BookmarkSubscribeRSS Feed
☑ This topic is solved. Need further help from the community? Please sign in and ask a new question.
Zhongda
Fluorite | Level 6

Hi All,

 here is the dataset:

data have;
input Id$ year income;
cards;
1 2000 33
1 2001 71
1 2002 76
1 2003 56
1 2004 56
2 2000 39
2 2001 74
2 2002 36
2 2003 48
2 2004 46
3 2000 34
3 2001 44
3 2002 69
3 2003 49
3 2004 31
4 2000 48
4 2001 38
4 2002 79
4 2003 48
4 2004 70
;
run;

 

and here is the target dataset:

id year income want_lag1_income want_lag2_income
1 2000 33 . .
1 2001 71 33 .
1 2002 76 71 33
1 2003 56 76 71
1 2004 56 56 76
2 2000 39 . .
2 2001 74 39 .
2 2002 36 74 39
2 2003 48 36 74
2 2004 46 48 36
3 2000 34 . .
3 2001 44 34 .
3 2002 69 44 34
3 2003 49 69 44
3 2004 31 49 69
4 2000 48 . .
4 2001 38 48 .
4 2002 79 38 48
4 2003 48 79 38
4 2004 70 48 79

 

Could you please help how to use 

lag function to create a one period lag and two period lag

by a setting group, here I mean by id and year

I would like the lag 1 has 1 missing value for each group and lag 2 has 2 missing value.

 

Thank you so much for the help.

 

1 ACCEPTED SOLUTION

Accepted Solutions
mkeintz
PROC Star

You can take advantage of the BY statement and the IFN function as below:

 

data want;
  set have;
  by id;
  income_lag1=ifn(first.id,.,lag1(income));
  income_lag2=ifn(first.id or lag(first.id),.,lag2(income));
run;

 

 

Now if you have a large number of lags to consider, the IFN functions take on progressively more extensive first arguments.  You can get around that by this structure, in which an n-period lag takes its values from an n-1 period lag:

 

data want;
  set have;
  by id;
  income_lag1=ifn(first.id,.,lag1(income));
  income_lag2=ifn(first.id,.,lag1(income_lag1));
  income_lag3=ifn(first.id,.,lag1(income_lag2));
run;

 

 

Or you can avoid that sequential dependency by dropping the use of the BY ID statement, and comparing ID to n-period lagged values of ID:

 

data want;
  set have;
  income_lag1=ifn(id^=lag1(id),.,lag1(income));
  income_lag2=ifn(id^=lag2(id),.,lag2(income));
  income_lag3=ifn(id^=lag3(id),.,lag3(income));
run;

 

 

 

 

--------------------------
The hash OUTPUT method will overwrite a SAS data set, but not append.

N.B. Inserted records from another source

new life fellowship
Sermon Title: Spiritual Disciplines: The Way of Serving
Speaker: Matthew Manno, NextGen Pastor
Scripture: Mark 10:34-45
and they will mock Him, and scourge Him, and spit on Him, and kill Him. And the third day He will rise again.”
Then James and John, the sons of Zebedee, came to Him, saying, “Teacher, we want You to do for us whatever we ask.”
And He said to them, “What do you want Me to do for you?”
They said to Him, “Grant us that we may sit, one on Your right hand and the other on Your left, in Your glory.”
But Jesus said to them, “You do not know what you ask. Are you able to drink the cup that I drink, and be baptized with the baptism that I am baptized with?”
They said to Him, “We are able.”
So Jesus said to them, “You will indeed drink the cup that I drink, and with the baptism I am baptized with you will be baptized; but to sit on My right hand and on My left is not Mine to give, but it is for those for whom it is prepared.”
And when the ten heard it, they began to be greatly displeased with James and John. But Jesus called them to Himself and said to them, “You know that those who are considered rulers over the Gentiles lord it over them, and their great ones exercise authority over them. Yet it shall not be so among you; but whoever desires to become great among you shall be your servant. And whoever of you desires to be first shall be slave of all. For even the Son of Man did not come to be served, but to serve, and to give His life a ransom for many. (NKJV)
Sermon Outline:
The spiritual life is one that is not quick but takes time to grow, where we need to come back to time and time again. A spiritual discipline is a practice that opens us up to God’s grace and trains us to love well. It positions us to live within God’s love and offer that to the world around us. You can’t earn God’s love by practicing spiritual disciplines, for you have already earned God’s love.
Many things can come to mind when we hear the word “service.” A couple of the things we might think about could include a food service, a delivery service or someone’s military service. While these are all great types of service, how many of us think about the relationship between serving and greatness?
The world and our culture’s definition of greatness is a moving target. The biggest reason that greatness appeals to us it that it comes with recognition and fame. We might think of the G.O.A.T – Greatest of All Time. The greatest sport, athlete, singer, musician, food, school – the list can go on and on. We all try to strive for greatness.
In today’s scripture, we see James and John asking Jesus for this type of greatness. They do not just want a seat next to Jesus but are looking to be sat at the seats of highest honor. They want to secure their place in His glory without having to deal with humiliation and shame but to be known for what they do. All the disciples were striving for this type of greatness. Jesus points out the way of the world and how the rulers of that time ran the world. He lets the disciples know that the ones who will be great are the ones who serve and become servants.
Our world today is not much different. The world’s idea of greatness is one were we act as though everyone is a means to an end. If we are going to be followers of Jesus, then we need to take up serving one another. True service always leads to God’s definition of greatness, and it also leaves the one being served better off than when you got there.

That can be costly. Consider voting for Add a HASH object method which would append a hash object to an existing SAS data set

Would enabling PROC SORT to simultaneously output multiple datasets be useful? Then vote for
Allow PROC SORT to output multiple datasets

--------------------------

View solution in original post

6 REPLIES 6
Zhongda
Fluorite | Level 6
Warren, Thank you so much for pointing out this, this helps me alot.
ballardw
Super User

The lag part is easy, just call the function. The complicated part of your request, and not very, is the conditional requirement to set some values missing.

One way:

The BY statement means that SAS will set automatic variables First.<by variable> and Last.<by variable> which indicate whether the current observation is the first or last of a by group. These automatic variables are not added to the data set, are numeric 1/0 for true/false. These can be used the aid any of the conditional code to execute when needed. In this case we use it reset a counter variable that is Retained so the value is kept across iterations of the data step. So we know if the current observation is the first, second (or third or ...). Then based on that counter we can conditionally set values to missing. I use the Call Missing function because that function will work with multiple variables and mixed numeric or character variables if needed to set the values to the missing condition.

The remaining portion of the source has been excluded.